What ONL Gave Me That I Was Not Expecting
I signed up for ONL with fairly clear expectations. I wanted to learn more about online learning design, pick up some practical tools, and think more carefully about how to bring my teaching into digital spaces. All of that happened. But the thing I am walking away with that I did not expect, and that has stayed with me most, is a different way of thinking about collaboration itself.
Our PBL group did not start smoothly. The early sessions had that familiar awkwardness of people being professionally polite with each other, waiting to see who would take initiative, being careful not to say the wrong thing. There were moments of misalignment, some frustration, and a few weeks where the energy felt low. I noticed myself doing what I suspect most people do in those situations, contributing enough to keep things moving without fully investing, hedging against the possibility that it would not come together.

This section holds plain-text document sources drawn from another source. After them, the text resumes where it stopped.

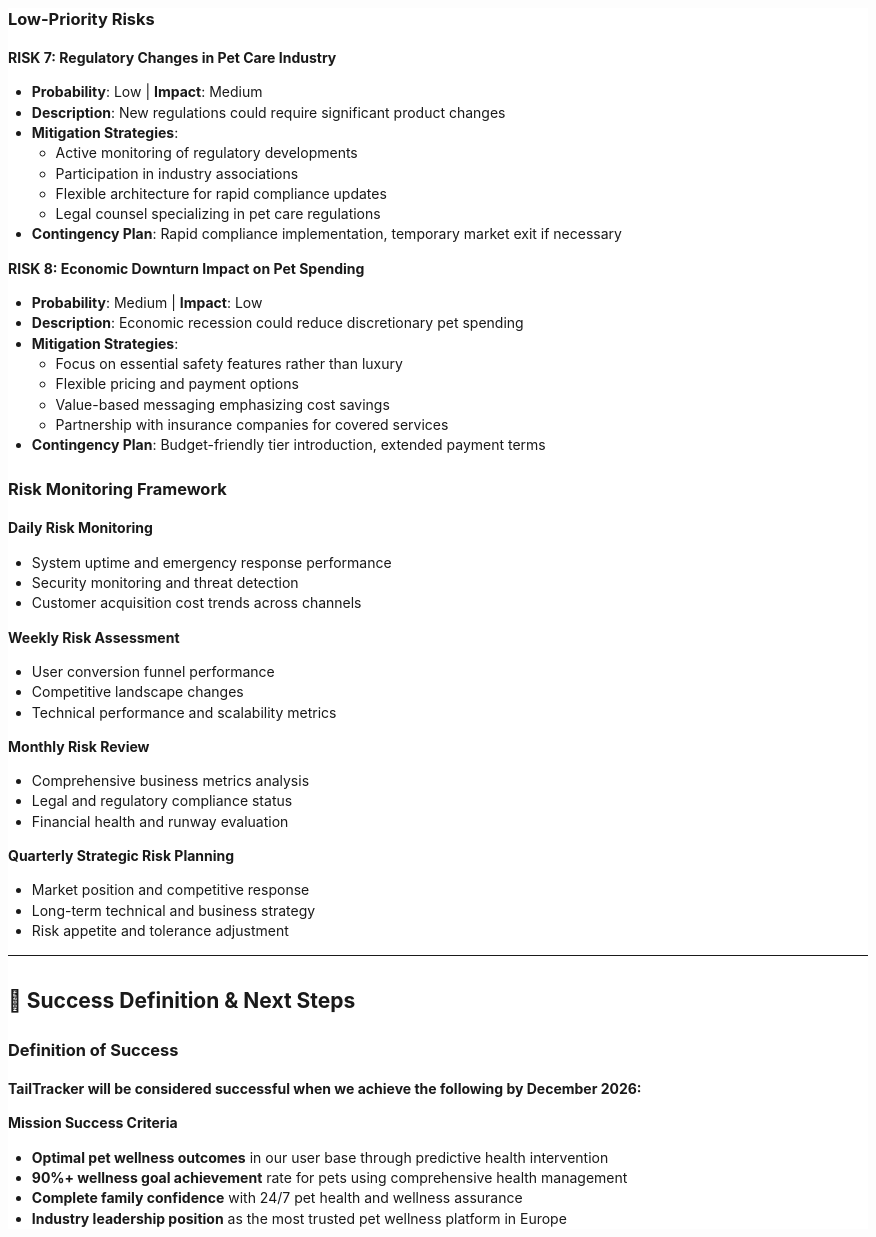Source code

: ### Low-Priority Risks

**RISK 7: Regulatory Changes in Pet Care Industry**
- **Probability**: Low | **Impact**: Medium
- **Description**: New regulations could require significant product changes
- **Mitigation Strategies**:
  - Active monitoring of regulatory developments
  - Participation in industry associations
  - Flexible architecture for rapid compliance updates
  - Legal counsel specializing in pet care regulations
- **Contingency Plan**: Rapid compliance implementation, temporary market exit if necessary

**RISK 8: Economic Downturn Impact on Pet Spending**
- **Probability**: Medium | **Impact**: Low
- **Description**: Economic recession could reduce discretionary pet spending
- **Mitigation Strategies**:
  - Focus on essential safety features rather than luxury
  - Flexible pricing and payment options
  - Value-based messaging emphasizing cost savings
  - Partnership with insurance companies for covered services
- **Contingency Plan**: Budget-friendly tier introduction, extended payment terms

### Risk Monitoring Framework

**Daily Risk Monitoring**
- System uptime and emergency response performance
- Security monitoring and threat detection
- Customer acquisition cost trends across channels

**Weekly Risk Assessment**
- User conversion funnel performance
- Competitive landscape changes
- Technical performance and scalability metrics

**Monthly Risk Review**
- Comprehensive business metrics analysis
- Legal and regulatory compliance status
- Financial health and runway evaluation

**Quarterly Strategic Risk Planning**
- Market position and competitive response
- Long-term technical and business strategy
- Risk appetite and tolerance adjustment

---

## 🎯 Success Definition & Next Steps

### Definition of Success

**TailTracker will be considered successful when we achieve the following by December 2026:**

**Mission Success Criteria**
- **Optimal pet wellness outcomes** in our user base through predictive health intervention
- **90%+ wellness goal achievement** rate for pets using comprehensive health management
- **Complete family confidence** with 24/7 pet health and wellness assurance
- **Industry leadership position** as the most trusted pet wellness platform in Europe
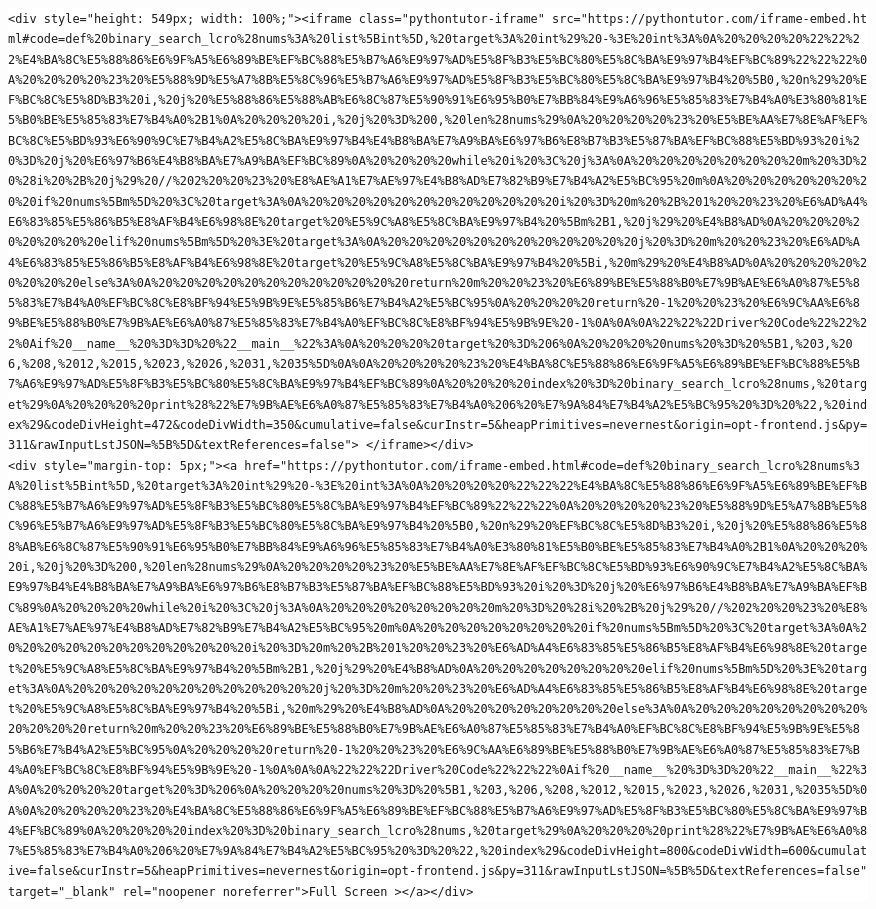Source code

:     <div style="height: 549px; width: 100%;"><iframe class="pythontutor-iframe" src="https://pythontutor.com/iframe-embed.html#code=def%20binary_search_lcro%28nums%3A%20list%5Bint%5D,%20target%3A%20int%29%20-%3E%20int%3A%0A%20%20%20%20%22%22%22%E4%BA%8C%E5%88%86%E6%9F%A5%E6%89%BE%EF%BC%88%E5%B7%A6%E9%97%AD%E5%8F%B3%E5%BC%80%E5%8C%BA%E9%97%B4%EF%BC%89%22%22%22%0A%20%20%20%20%23%20%E5%88%9D%E5%A7%8B%E5%8C%96%E5%B7%A6%E9%97%AD%E5%8F%B3%E5%BC%80%E5%8C%BA%E9%97%B4%20%5B0,%20n%29%20%EF%BC%8C%E5%8D%B3%20i,%20j%20%E5%88%86%E5%88%AB%E6%8C%87%E5%90%91%E6%95%B0%E7%BB%84%E9%A6%96%E5%85%83%E7%B4%A0%E3%80%81%E5%B0%BE%E5%85%83%E7%B4%A0%2B1%0A%20%20%20%20i,%20j%20%3D%200,%20len%28nums%29%0A%20%20%20%20%23%20%E5%BE%AA%E7%8E%AF%EF%BC%8C%E5%BD%93%E6%90%9C%E7%B4%A2%E5%8C%BA%E9%97%B4%E4%B8%BA%E7%A9%BA%E6%97%B6%E8%B7%B3%E5%87%BA%EF%BC%88%E5%BD%93%20i%20%3D%20j%20%E6%97%B6%E4%B8%BA%E7%A9%BA%EF%BC%89%0A%20%20%20%20while%20i%20%3C%20j%3A%0A%20%20%20%20%20%20%20%20m%20%3D%20%28i%20%2B%20j%29%20//%202%20%20%23%20%E8%AE%A1%E7%AE%97%E4%B8%AD%E7%82%B9%E7%B4%A2%E5%BC%95%20m%0A%20%20%20%20%20%20%20%20if%20nums%5Bm%5D%20%3C%20target%3A%0A%20%20%20%20%20%20%20%20%20%20%20%20i%20%3D%20m%20%2B%201%20%20%23%20%E6%AD%A4%E6%83%85%E5%86%B5%E8%AF%B4%E6%98%8E%20target%20%E5%9C%A8%E5%8C%BA%E9%97%B4%20%5Bm%2B1,%20j%29%20%E4%B8%AD%0A%20%20%20%20%20%20%20%20elif%20nums%5Bm%5D%20%3E%20target%3A%0A%20%20%20%20%20%20%20%20%20%20%20%20j%20%3D%20m%20%20%23%20%E6%AD%A4%E6%83%85%E5%86%B5%E8%AF%B4%E6%98%8E%20target%20%E5%9C%A8%E5%8C%BA%E9%97%B4%20%5Bi,%20m%29%20%E4%B8%AD%0A%20%20%20%20%20%20%20%20else%3A%0A%20%20%20%20%20%20%20%20%20%20%20%20return%20m%20%20%23%20%E6%89%BE%E5%88%B0%E7%9B%AE%E6%A0%87%E5%85%83%E7%B4%A0%EF%BC%8C%E8%BF%94%E5%9B%9E%E5%85%B6%E7%B4%A2%E5%BC%95%0A%20%20%20%20return%20-1%20%20%23%20%E6%9C%AA%E6%89%BE%E5%88%B0%E7%9B%AE%E6%A0%87%E5%85%83%E7%B4%A0%EF%BC%8C%E8%BF%94%E5%9B%9E%20-1%0A%0A%0A%22%22%22Driver%20Code%22%22%22%0Aif%20__name__%20%3D%3D%20%22__main__%22%3A%0A%20%20%20%20target%20%3D%206%0A%20%20%20%20nums%20%3D%20%5B1,%203,%206,%208,%2012,%2015,%2023,%2026,%2031,%2035%5D%0A%0A%20%20%20%20%23%20%E4%BA%8C%E5%88%86%E6%9F%A5%E6%89%BE%EF%BC%88%E5%B7%A6%E9%97%AD%E5%8F%B3%E5%BC%80%E5%8C%BA%E9%97%B4%EF%BC%89%0A%20%20%20%20index%20%3D%20binary_search_lcro%28nums,%20target%29%0A%20%20%20%20print%28%22%E7%9B%AE%E6%A0%87%E5%85%83%E7%B4%A0%206%20%E7%9A%84%E7%B4%A2%E5%BC%95%20%3D%20%22,%20index%29&codeDivHeight=472&codeDivWidth=350&cumulative=false&curInstr=5&heapPrimitives=nevernest&origin=opt-frontend.js&py=311&rawInputLstJSON=%5B%5D&textReferences=false"> </iframe></div>
    <div style="margin-top: 5px;"><a href="https://pythontutor.com/iframe-embed.html#code=def%20binary_search_lcro%28nums%3A%20list%5Bint%5D,%20target%3A%20int%29%20-%3E%20int%3A%0A%20%20%20%20%22%22%22%E4%BA%8C%E5%88%86%E6%9F%A5%E6%89%BE%EF%BC%88%E5%B7%A6%E9%97%AD%E5%8F%B3%E5%BC%80%E5%8C%BA%E9%97%B4%EF%BC%89%22%22%22%0A%20%20%20%20%23%20%E5%88%9D%E5%A7%8B%E5%8C%96%E5%B7%A6%E9%97%AD%E5%8F%B3%E5%BC%80%E5%8C%BA%E9%97%B4%20%5B0,%20n%29%20%EF%BC%8C%E5%8D%B3%20i,%20j%20%E5%88%86%E5%88%AB%E6%8C%87%E5%90%91%E6%95%B0%E7%BB%84%E9%A6%96%E5%85%83%E7%B4%A0%E3%80%81%E5%B0%BE%E5%85%83%E7%B4%A0%2B1%0A%20%20%20%20i,%20j%20%3D%200,%20len%28nums%29%0A%20%20%20%20%23%20%E5%BE%AA%E7%8E%AF%EF%BC%8C%E5%BD%93%E6%90%9C%E7%B4%A2%E5%8C%BA%E9%97%B4%E4%B8%BA%E7%A9%BA%E6%97%B6%E8%B7%B3%E5%87%BA%EF%BC%88%E5%BD%93%20i%20%3D%20j%20%E6%97%B6%E4%B8%BA%E7%A9%BA%EF%BC%89%0A%20%20%20%20while%20i%20%3C%20j%3A%0A%20%20%20%20%20%20%20%20m%20%3D%20%28i%20%2B%20j%29%20//%202%20%20%23%20%E8%AE%A1%E7%AE%97%E4%B8%AD%E7%82%B9%E7%B4%A2%E5%BC%95%20m%0A%20%20%20%20%20%20%20%20if%20nums%5Bm%5D%20%3C%20target%3A%0A%20%20%20%20%20%20%20%20%20%20%20%20i%20%3D%20m%20%2B%201%20%20%23%20%E6%AD%A4%E6%83%85%E5%86%B5%E8%AF%B4%E6%98%8E%20target%20%E5%9C%A8%E5%8C%BA%E9%97%B4%20%5Bm%2B1,%20j%29%20%E4%B8%AD%0A%20%20%20%20%20%20%20%20elif%20nums%5Bm%5D%20%3E%20target%3A%0A%20%20%20%20%20%20%20%20%20%20%20%20j%20%3D%20m%20%20%23%20%E6%AD%A4%E6%83%85%E5%86%B5%E8%AF%B4%E6%98%8E%20target%20%E5%9C%A8%E5%8C%BA%E9%97%B4%20%5Bi,%20m%29%20%E4%B8%AD%0A%20%20%20%20%20%20%20%20else%3A%0A%20%20%20%20%20%20%20%20%20%20%20%20return%20m%20%20%23%20%E6%89%BE%E5%88%B0%E7%9B%AE%E6%A0%87%E5%85%83%E7%B4%A0%EF%BC%8C%E8%BF%94%E5%9B%9E%E5%85%B6%E7%B4%A2%E5%BC%95%0A%20%20%20%20return%20-1%20%20%23%20%E6%9C%AA%E6%89%BE%E5%88%B0%E7%9B%AE%E6%A0%87%E5%85%83%E7%B4%A0%EF%BC%8C%E8%BF%94%E5%9B%9E%20-1%0A%0A%0A%22%22%22Driver%20Code%22%22%22%0Aif%20__name__%20%3D%3D%20%22__main__%22%3A%0A%20%20%20%20target%20%3D%206%0A%20%20%20%20nums%20%3D%20%5B1,%203,%206,%208,%2012,%2015,%2023,%2026,%2031,%2035%5D%0A%0A%20%20%20%20%23%20%E4%BA%8C%E5%88%86%E6%9F%A5%E6%89%BE%EF%BC%88%E5%B7%A6%E9%97%AD%E5%8F%B3%E5%BC%80%E5%8C%BA%E9%97%B4%EF%BC%89%0A%20%20%20%20index%20%3D%20binary_search_lcro%28nums,%20target%29%0A%20%20%20%20print%28%22%E7%9B%AE%E6%A0%87%E5%85%83%E7%B4%A0%206%20%E7%9A%84%E7%B4%A2%E5%BC%95%20%3D%20%22,%20index%29&codeDivHeight=800&codeDivWidth=600&cumulative=false&curInstr=5&heapPrimitives=nevernest&origin=opt-frontend.js&py=311&rawInputLstJSON=%5B%5D&textReferences=false" target="_blank" rel="noopener noreferrer">Full Screen ></a></div>
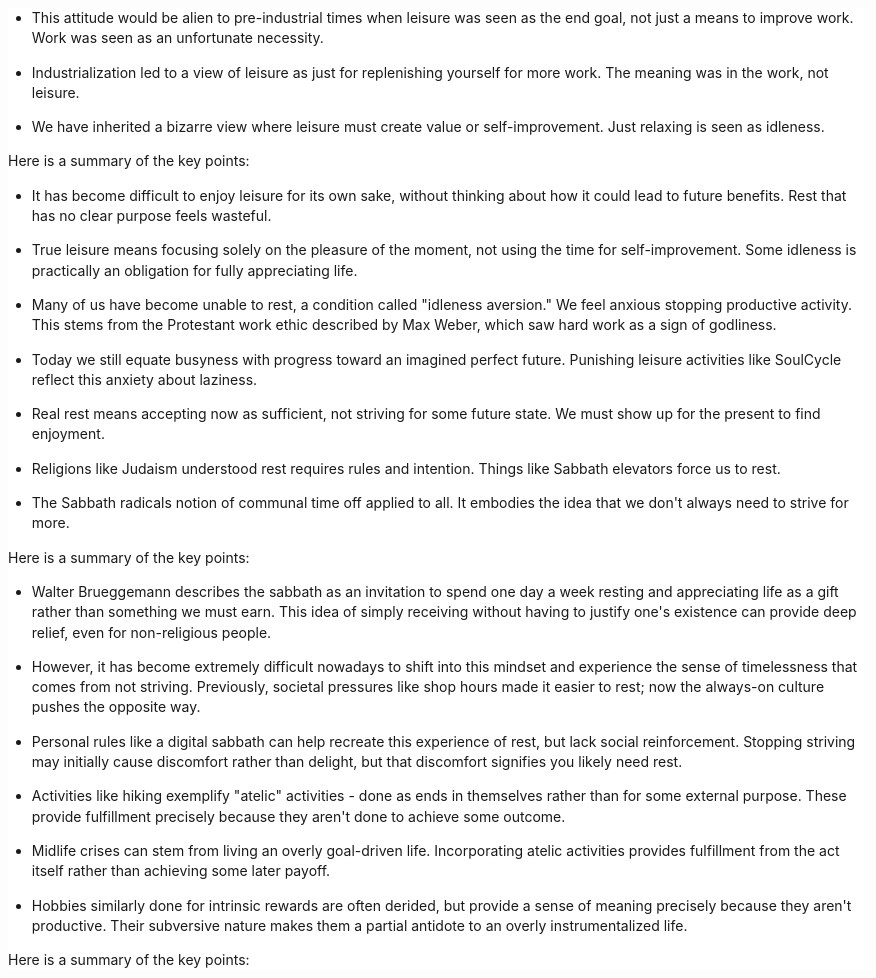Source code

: - This attitude would be alien to pre-industrial times when leisure was seen as the end goal, not just a means to improve work. Work was seen as an unfortunate necessity.

- Industrialization led to a view of leisure as just for replenishing yourself for more work. The meaning was in the work, not leisure. 

- We have inherited a bizarre view where leisure must create value or self-improvement. Just relaxing is seen as idleness.

 Here is a summary of the key points:

- It has become difficult to enjoy leisure for its own sake, without thinking about how it could lead to future benefits. Rest that has no clear purpose feels wasteful. 

- True leisure means focusing solely on the pleasure of the moment, not using the time for self-improvement. Some idleness is practically an obligation for fully appreciating life.

- Many of us have become unable to rest, a condition called "idleness aversion." We feel anxious stopping productive activity. This stems from the Protestant work ethic described by Max Weber, which saw hard work as a sign of godliness.  

- Today we still equate busyness with progress toward an imagined perfect future. Punishing leisure activities like SoulCycle reflect this anxiety about laziness. 

- Real rest means accepting now as sufficient, not striving for some future state. We must show up for the present to find enjoyment.

- Religions like Judaism understood rest requires rules and intention. Things like Sabbath elevators force us to rest.

- The Sabbath radicals notion of communal time off applied to all. It embodies the idea that we don't always need to strive for more.

 Here is a summary of the key points:

- Walter Brueggemann describes the sabbath as an invitation to spend one day a week resting and appreciating life as a gift rather than something we must earn. This idea of simply receiving without having to justify one's existence can provide deep relief, even for non-religious people. 

- However, it has become extremely difficult nowadays to shift into this mindset and experience the sense of timelessness that comes from not striving. Previously, societal pressures like shop hours made it easier to rest; now the always-on culture pushes the opposite way. 

- Personal rules like a digital sabbath can help recreate this experience of rest, but lack social reinforcement. Stopping striving may initially cause discomfort rather than delight, but that discomfort signifies you likely need rest.

- Activities like hiking exemplify "atelic" activities - done as ends in themselves rather than for some external purpose. These provide fulfillment precisely because they aren't done to achieve some outcome.

- Midlife crises can stem from living an overly goal-driven life. Incorporating atelic activities provides fulfillment from the act itself rather than achieving some later payoff. 

- Hobbies similarly done for intrinsic rewards are often derided, but provide a sense of meaning precisely because they aren't productive. Their subversive nature makes them a partial antidote to an overly instrumentalized life.

 Here is a summary of the key points:
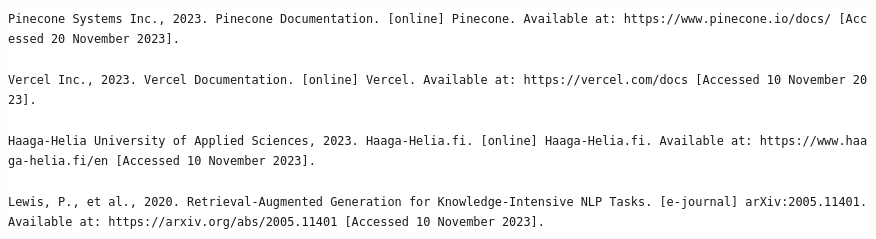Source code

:     Pinecone Systems Inc., 2023. Pinecone Documentation. [online] Pinecone. Available at: https://www.pinecone.io/docs/ [Accessed 20 November 2023].

    Vercel Inc., 2023. Vercel Documentation. [online] Vercel. Available at: https://vercel.com/docs [Accessed 10 November 2023].

    Haaga-Helia University of Applied Sciences, 2023. Haaga-Helia.fi. [online] Haaga-Helia.fi. Available at: https://www.haaga-helia.fi/en [Accessed 10 November 2023].

    Lewis, P., et al., 2020. Retrieval-Augmented Generation for Knowledge-Intensive NLP Tasks. [e-journal] arXiv:2005.11401. Available at: https://arxiv.org/abs/2005.11401 [Accessed 10 November 2023].

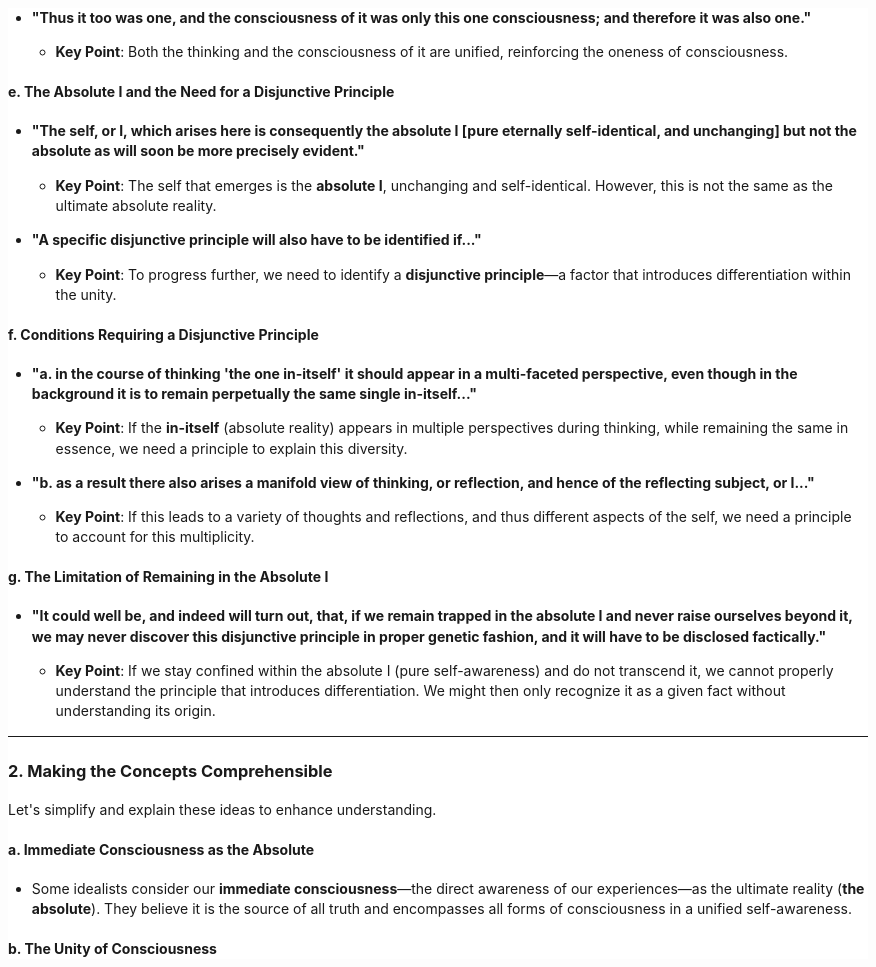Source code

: - **"Thus it too was one, and the consciousness of it was only this one consciousness; and therefore it was also one."**

  - **Key Point**: Both the thinking and the consciousness of it are unified, reinforcing the oneness of consciousness.

#### **e. The Absolute I and the Need for a Disjunctive Principle**

- **"The self, or I, which arises here is consequently the absolute I [pure eternally self-identical, and unchanging] but not the absolute as will soon be more precisely evident."**

  - **Key Point**: The self that emerges is the **absolute I**, unchanging and self-identical. However, this is not the same as the ultimate absolute reality.

- **"A specific disjunctive principle will also have to be identified if..."**

  - **Key Point**: To progress further, we need to identify a **disjunctive principle**—a factor that introduces differentiation within the unity.

#### **f. Conditions Requiring a Disjunctive Principle**

- **"a. in the course of thinking 'the one in-itself' it should appear in a multi-faceted perspective, even though in the background it is to remain perpetually the same single in-itself..."**

  - **Key Point**: If the **in-itself** (absolute reality) appears in multiple perspectives during thinking, while remaining the same in essence, we need a principle to explain this diversity.

- **"b. as a result there also arises a manifold view of thinking, or reflection, and hence of the reflecting subject, or I..."**

  - **Key Point**: If this leads to a variety of thoughts and reflections, and thus different aspects of the self, we need a principle to account for this multiplicity.

#### **g. The Limitation of Remaining in the Absolute I**

- **"It could well be, and indeed will turn out, that, if we remain trapped in the absolute I and never raise ourselves beyond it, we may never discover this disjunctive principle in proper genetic fashion, and it will have to be disclosed factically."**

  - **Key Point**: If we stay confined within the absolute I (pure self-awareness) and do not transcend it, we cannot properly understand the principle that introduces differentiation. We might then only recognize it as a given fact without understanding its origin.

---

### **2. Making the Concepts Comprehensible**

Let's simplify and explain these ideas to enhance understanding.

#### **a. Immediate Consciousness as the Absolute**

- Some idealists consider our **immediate consciousness**—the direct awareness of our experiences—as the ultimate reality (**the absolute**). They believe it is the source of all truth and encompasses all forms of consciousness in a unified self-awareness.

#### **b. The Unity of Consciousness**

And then, gradually, it did. I am still not entirely sure what changed. Something about shared struggle, probably. You go through enough uncertain moments with a group of people and you either drift apart or you build something. We built something. By the final weeks the conversations felt different, more honest, more willing to sit with disagreement, more interested in each other’s thinking than in producing a tidy output.
What I want to carry into my own teaching is that same willingness to design for the messy, slow, human parts of learning, not just the content architecture. It is tempting to focus on the materials, the platform, the structure of a course, because those feel controllable. What is harder to design for, and more important, is the environment where students feel safe enough to not know things, to ask the uncomfortable question, to disagree with each other productively. That does not happen by accident. It has to be built, and it takes longer than one week.
ONL was not always comfortable, but it was honest. I think that is probably the highest compliment I can give a course.